The SPX just set off a signal sounded only once since 1998
The major market indexes have been assailing record highs in recent sessions, even as the number of individual U.S.
stocks hitting new highs is relatively weak. The
Dow Jones Industrial Average (DJIA) is on pace for a fifth straight record close, while the
S&P 500 Index (SPX) and
Nasdaq Composite (COMP) just sent up signals not seen since 2013 and 1999, respectively, largely thanks to a rally in
tech stocks. Below, we'll break down the recent winning stretches for the Dow, S&P, and Nasdaq, as well as how the indexes have moved following previous signals of this magnitude.
Dow Seeks Fifth Straight Record Close
According to Schaeffer's Senior Quantitative Analyst Rocky White, the last time the Dow marched to a record close five sessions in a row was mid-December. On average, the Dow gained 0.56% two weeks after a signal, and was positive a whopping 71.8% of the time. Going three months out, the Dow averages a gain of 2.49%, and was higher 68.4% of the time. That's a much better performance compared to the Dow's anytime returns since 1954.


S&P Eyes Signal Sounded Just Once Since 1998
The S&P 500 Index is aiming for its seventh straight gain, and just touched another record high. The last time the index marked both of these feats simultaneously was July 2013, and before that you'd have to go back to November 1998.

After previous signals, the SPX went on to average a one-week return of 0.62%, and was higher 79.3% of the time. That's much better than the index's average one-week return of 0.17%, going back to 1950. Of course, next week is Presidents Day, however, which tends to bode poorly for the broad-market barometer. Looking three months out, the SPX averaged a return of 2.26%, and was higher 69% of the time -- a slightly better-than-usual performance.

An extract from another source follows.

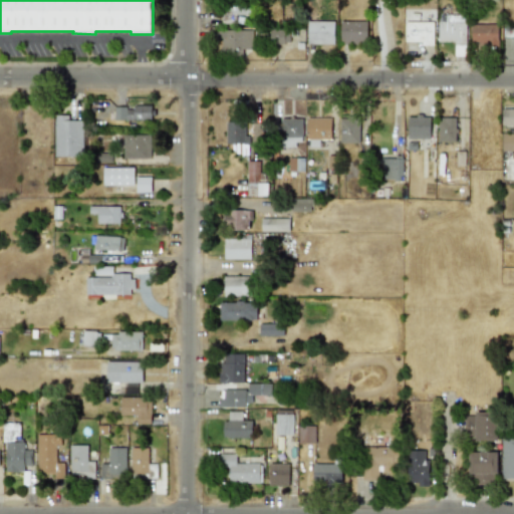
[(222,0),(222,24),(238,24),(238,15),(251,15),(251,0),(222,0)]
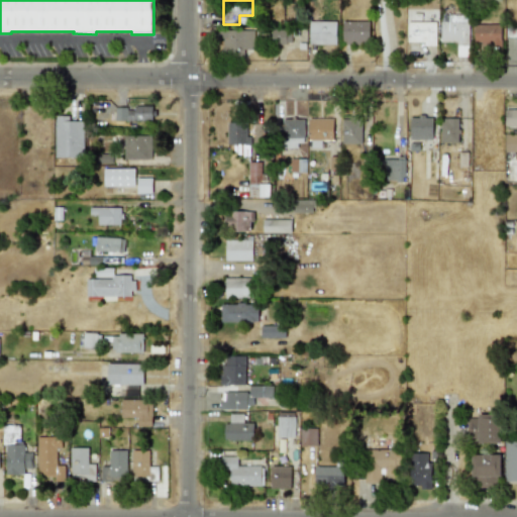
[(435,44),(435,12),(407,12),(407,44),(435,44)]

Nasdaq Signal Flashes For First Time Since Tech Boom
The Nasdaq Composite logged its seventh straight record high today, marking a feat not accomplished since December 1999. Following previous signals, the COMP has averaged roughly in-line returns going a month out. However, while the Nasdaq has been higher just 50% of the time three months after a signal, it's averaged a healthy return of 3.27% -- slightly better than its anytime three-month return going back to 1979.


Finally, the Dow, SPX, and COMP haven't simultaneously notched record highs for five straight sessions
since the early 1990s, according to
MarketWatch. However, while we recommend not disturbing bullish positions, the massive short covering of late could point to a lack of fuel in the tank, as Schaeffer's Senior V.P. of Research Todd Salamone recently noted in
Monday Morning Outlook. Against this backdrop, traders should consider the purchase of short-term in-the-money call options as a "
stock replacement" strategy, allowing you to participate in a continued trend higher, while at the same time decreasing your dollars at risk.